The main reason for the steep increase, Clark says, is utilization.

"Consumer-directed health pulls the person into the process of paying for the care they will receive in the beginning," she says. "With a consumer-directed health plan, that same sore throat, you will ask if you really need to go to the doctor or try some home remedies before paying full-cost for a doctor's or urgent care visit. I am going to be more careful about how I use my money to fill that deductible."

A study issued by the Kaiser Family Foundation found that in 2008 the average annual premium paid for employer-sponsored healthcare was $4,704 for individuals and $12,680 for families a rise of 119 percent since 1999. A consumer-directed health plan could be less expensive to both employer and employee depending on the deductible amount.

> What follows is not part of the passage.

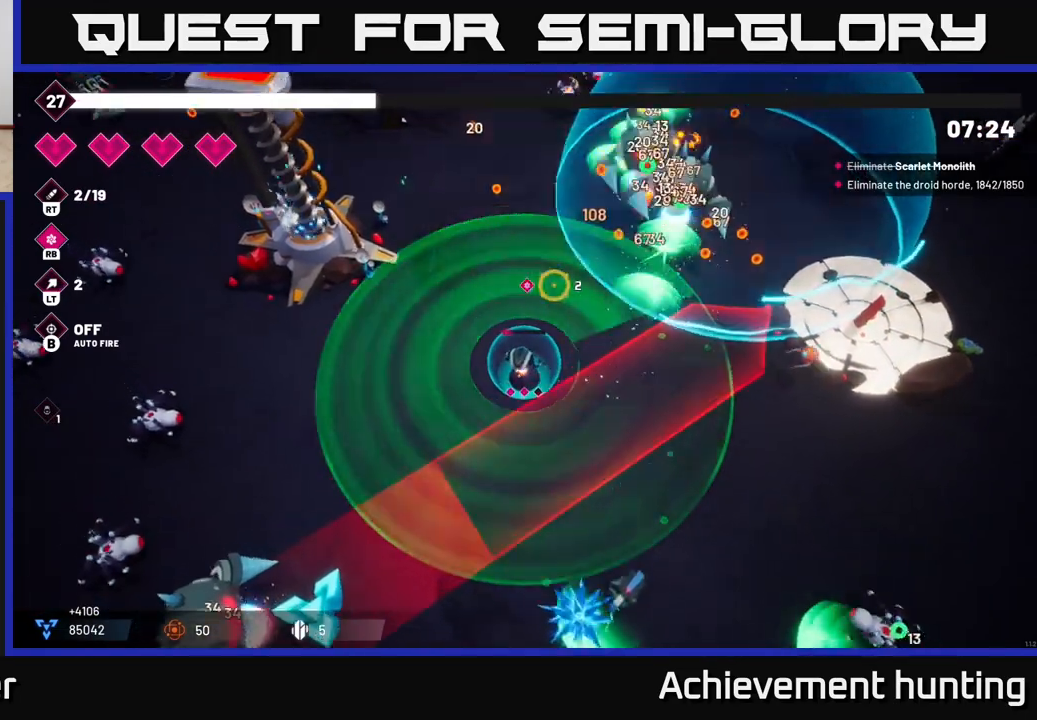
{"buttons": [], "left_stick": "center", "right_stick": "up", "events": [[100, "right_stick", "right"], [150, "left_stick", "down-left"], [200, "R1", "down"], [350, "R1", "up"], [450, "left_stick", "center"], [500, "right_stick", "up"]]}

And oftentimes with a consumer-directed health plan, an employer can set up a Health Savings Account, a Health Reimbursement Account, or a Flexible Spending Account wherein pre-tax contributions can be rolled over from year to year. Health Reimbursement Accounts are owned by the employer, while Health

Savings Accounts are owned by the insured employee. With a Health Savings Account, the employer and employee can make contributions to the account, and the employee can take the account to a new employer.

Consumer-directed health plans have increased in popularity with employees who hardly ever access their health care, as well as for those who seek catastrophic care.

"That money just sits in an account and accrues (interest) year after year if you are not using it," Clark says. "It is a good thing for people who never use it, and for someone who seeks catastrophic care all the time it is also a good thing because what you will find is that your out-of-pocket costs are less than a traditional plan."

Moderate users who visit the doctor a few times a month but don't hit the deductible cap tend to dislike such plans, Clark says.

"Practically speaking, they don't appeal to everybody. Premium-wise they are great. They are popular in terms of costs and with people who understand how to use them.

"The challenges we face with these types of plans are that some people have a hard time understanding how to use them. If we don't have really good support for employer education and training, it becomes tedious and difficult for some people to use."